*** Opening of Records to process ***

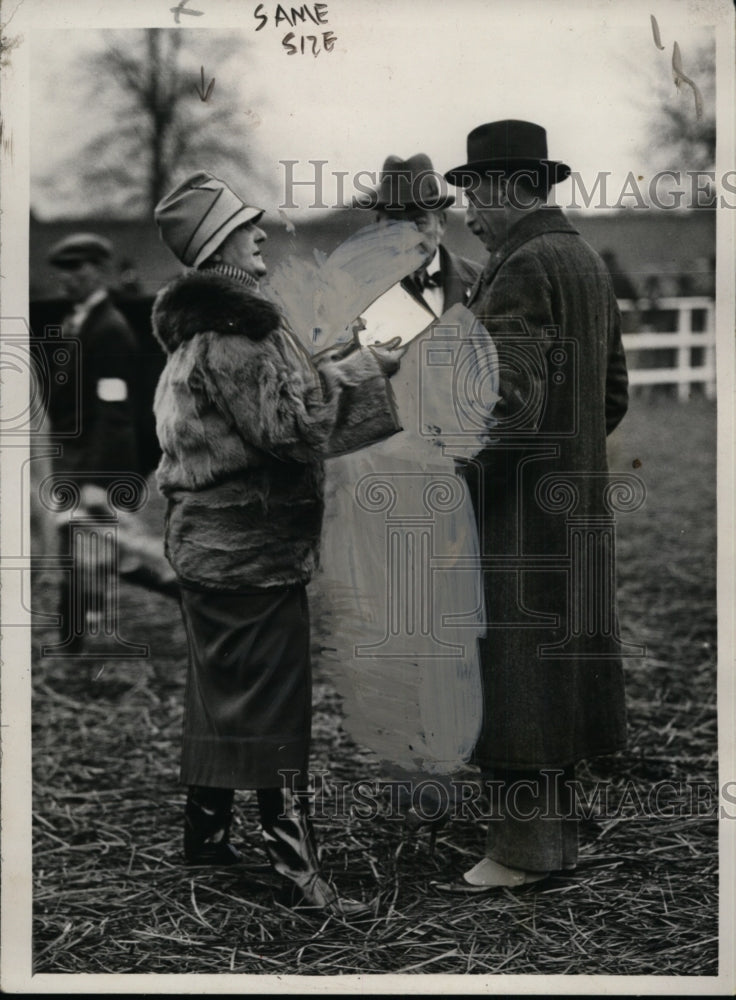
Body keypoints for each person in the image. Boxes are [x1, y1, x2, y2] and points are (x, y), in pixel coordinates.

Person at [151, 170, 404, 917]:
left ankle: (206, 838)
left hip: (210, 547)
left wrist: (338, 364)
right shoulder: (241, 333)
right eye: (248, 225)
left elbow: (273, 403)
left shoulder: (210, 331)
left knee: (219, 693)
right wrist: (365, 369)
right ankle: (299, 872)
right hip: (252, 552)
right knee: (277, 705)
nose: (263, 233)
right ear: (220, 244)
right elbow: (290, 431)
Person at [437, 120, 630, 890]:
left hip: (519, 518)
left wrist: (457, 476)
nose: (468, 216)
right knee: (559, 672)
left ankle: (522, 852)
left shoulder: (520, 268)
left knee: (517, 672)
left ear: (506, 188)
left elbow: (504, 406)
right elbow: (610, 393)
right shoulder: (583, 260)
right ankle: (553, 842)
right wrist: (569, 447)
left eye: (472, 197)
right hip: (576, 507)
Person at [45, 233, 141, 651]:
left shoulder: (110, 330)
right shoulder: (80, 320)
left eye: (77, 270)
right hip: (71, 455)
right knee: (78, 545)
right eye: (63, 272)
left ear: (99, 271)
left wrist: (97, 477)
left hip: (89, 459)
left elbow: (114, 409)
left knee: (87, 547)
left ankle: (74, 640)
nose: (68, 280)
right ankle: (75, 635)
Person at [356, 153, 481, 315]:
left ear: (441, 223)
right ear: (378, 226)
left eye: (418, 223)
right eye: (394, 225)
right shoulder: (355, 293)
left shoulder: (479, 280)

*** Close of Records to process ***

◆ Exercise
Please copy out each line of the data in which the word "elbow" occurs.

◆ Answer box
left elbow: (273, 403)
right elbow: (290, 431)
left elbow: (504, 406)
right elbow: (610, 393)
left elbow: (114, 409)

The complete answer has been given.